I’d like to remind you that our company policy is pro–Plagiarism Machine™. We’re a tech-forward, future-oriented company that doesn’t shy away from the promise of new innovation—even if that innovation is a Giant Plagiarism Machine™ that copy-pastes existing innovation into fake sentient sentences.

Lately, it feels like some of you aren’t the techno-optimists I took you to be. You’ve been heard uttering slurs like “I’m worried about my job stability” and “I just don’t think it’s positive for humankind,” neither of which sounds remotely optimistic or techno. I’ve even heard shocking reports of teams failing to incorporate plagiarism into their processes, because—I can’t believe I have to repeat this—“it’s not helpful.”

Team, hear me when I say that this is harassment, and it must end. Put yourself in your coworker’s shoes—say, a coworker with really nice, designer footwear, who has invested their personal fortune into the Giant Plagiarism Machine™, along with other intellectual-property-theft futures. Imagine how that coworker (could be anyone!) might feel working alongside such Negative Nancies.

Folks, that’s just not who we are. This is and has always been a company of risk-takers who are unafraid to move fast and break things. Or at least, that’s what I thought, until a bunch of you started bringing up the many merits of proceeding cautiously and keeping things unbroken.

It just really comes as a shock that such accomplished intellectuals, who’ve spent their entire careers pushing the upper bounds of human achievement, could be judgy about a machine that runs the entirety of human imagination through a shredder and glues together what comes out.

I guess I understand. I, too, was once a little skeptical of the Giant Plagiarism Machine™. But that was before I attended The Conference for Big Boy Business Owners™. Here, I learned that my fellow titans of industry have been re-orging to “leverage plagiarism” and “minimize thought-waste.”

It was at that very same conference that I learned critical thinking takes up 20 percent, sometimes 30 percent, of company time. It’s clear to me that some of you are not focused on the profit potential of outsourcing all of our thinking to a machine capable of remixing thoughts that have come before.

And sure, most of you are hired for your intellectual capabilities.
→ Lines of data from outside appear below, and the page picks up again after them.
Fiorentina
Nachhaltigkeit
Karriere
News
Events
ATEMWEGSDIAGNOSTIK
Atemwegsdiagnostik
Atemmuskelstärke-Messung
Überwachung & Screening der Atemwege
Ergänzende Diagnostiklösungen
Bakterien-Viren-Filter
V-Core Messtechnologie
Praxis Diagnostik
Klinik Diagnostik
But you don’t need to worry about losing your jobs to the Giant Plagiarism Machine™. As I always say, people are more powerful than plagiarism. (At least until the next economic downturn, during which I will quietly decide that, hey, maybe plagiarism was the dark horse all along.)

The way I see it, we’re family. It really does disappoint me that so many brilliant colleagues—whose genuine breakthroughs I’ve profited from for years—would be so quick to condemn this newer, stupider way that I and others like me can make money off your life’s work, through stealing.

So as we move forward, I want to hear a real turnaround in attitudes, troops!

Because, at the end of the day, you really don’t really have a choice.